Dataset excerpts:
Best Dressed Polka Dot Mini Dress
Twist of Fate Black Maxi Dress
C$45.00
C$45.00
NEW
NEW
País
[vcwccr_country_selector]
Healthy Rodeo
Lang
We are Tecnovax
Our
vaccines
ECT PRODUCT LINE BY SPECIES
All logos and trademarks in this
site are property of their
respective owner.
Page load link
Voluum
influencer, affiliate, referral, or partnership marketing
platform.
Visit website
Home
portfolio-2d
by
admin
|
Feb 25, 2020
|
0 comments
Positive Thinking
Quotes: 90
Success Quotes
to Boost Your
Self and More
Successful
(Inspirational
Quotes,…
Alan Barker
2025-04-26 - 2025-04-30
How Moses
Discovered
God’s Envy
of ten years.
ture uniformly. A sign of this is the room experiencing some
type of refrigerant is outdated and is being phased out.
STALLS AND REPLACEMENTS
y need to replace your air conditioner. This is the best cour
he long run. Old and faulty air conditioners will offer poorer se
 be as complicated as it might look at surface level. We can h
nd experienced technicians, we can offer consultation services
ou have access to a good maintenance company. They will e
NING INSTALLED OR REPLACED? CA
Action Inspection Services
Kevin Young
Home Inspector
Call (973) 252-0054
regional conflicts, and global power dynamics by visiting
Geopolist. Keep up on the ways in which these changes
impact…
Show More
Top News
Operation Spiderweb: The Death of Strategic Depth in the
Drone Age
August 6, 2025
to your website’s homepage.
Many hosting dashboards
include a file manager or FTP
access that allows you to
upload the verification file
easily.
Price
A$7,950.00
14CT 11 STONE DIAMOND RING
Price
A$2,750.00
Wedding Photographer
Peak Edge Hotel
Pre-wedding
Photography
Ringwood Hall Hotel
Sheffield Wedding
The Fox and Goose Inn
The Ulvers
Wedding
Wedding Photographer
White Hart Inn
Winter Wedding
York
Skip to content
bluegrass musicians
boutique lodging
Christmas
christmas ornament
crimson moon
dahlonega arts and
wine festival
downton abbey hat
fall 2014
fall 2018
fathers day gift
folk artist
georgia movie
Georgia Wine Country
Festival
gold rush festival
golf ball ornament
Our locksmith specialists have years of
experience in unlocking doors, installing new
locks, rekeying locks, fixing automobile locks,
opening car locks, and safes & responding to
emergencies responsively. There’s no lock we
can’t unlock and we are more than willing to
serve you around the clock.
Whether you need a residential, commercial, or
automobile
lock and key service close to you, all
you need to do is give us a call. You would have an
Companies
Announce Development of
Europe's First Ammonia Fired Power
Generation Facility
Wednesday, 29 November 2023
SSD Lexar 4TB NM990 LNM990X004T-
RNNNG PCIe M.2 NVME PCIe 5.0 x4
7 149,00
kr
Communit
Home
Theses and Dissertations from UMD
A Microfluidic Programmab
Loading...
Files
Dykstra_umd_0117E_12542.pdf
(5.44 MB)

Task to complete: Could you restate word for word the lines above, from the one that contains "of ten years." through the one that contains "emergencies responsively. There’s no lock we", and no others?

Written answer:
of ten years.
ture uniformly. A sign of this is the room experiencing some
type of refrigerant is outdated and is being phased out.
STALLS AND REPLACEMENTS
y need to replace your air conditioner. This is the best cour
he long run. Old and faulty air conditioners will offer poorer se
 be as complicated as it might look at surface level. We can h
nd experienced technicians, we can offer consultation services
ou have access to a good maintenance company. They will e
NING INSTALLED OR REPLACED? CA
Action Inspection Services
Kevin Young
Home Inspector
Call (973) 252-0054
regional conflicts, and global power dynamics by visiting
Geopolist. Keep up on the ways in which these changes
impact…
Show More
Top News
Operation Spiderweb: The Death of Strategic Depth in the
Drone Age
August 6, 2025
to your website’s homepage.
Many hosting dashboards
include a file manager or FTP
access that allows you to
upload the verification file
easily.
Price
A$7,950.00
14CT 11 STONE DIAMOND RING
Price
A$2,750.00
Wedding Photographer
Peak Edge Hotel
Pre-wedding
Photography
Ringwood Hall Hotel
Sheffield Wedding
The Fox and Goose Inn
The Ulvers
Wedding
Wedding Photographer
White Hart Inn
Winter Wedding
York
Skip to content
bluegrass musicians
boutique lodging
Christmas
christmas ornament
crimson moon
dahlonega arts and
wine festival
downton abbey hat
fall 2014
fall 2018
fathers day gift
folk artist
georgia movie
Georgia Wine Country
Festival
gold rush festival
golf ball ornament
Our locksmith specialists have years of
experience in unlocking doors, installing new
locks, rekeying locks, fixing automobile locks,
opening car locks, and safes & responding to
emergencies responsively. There’s no lock we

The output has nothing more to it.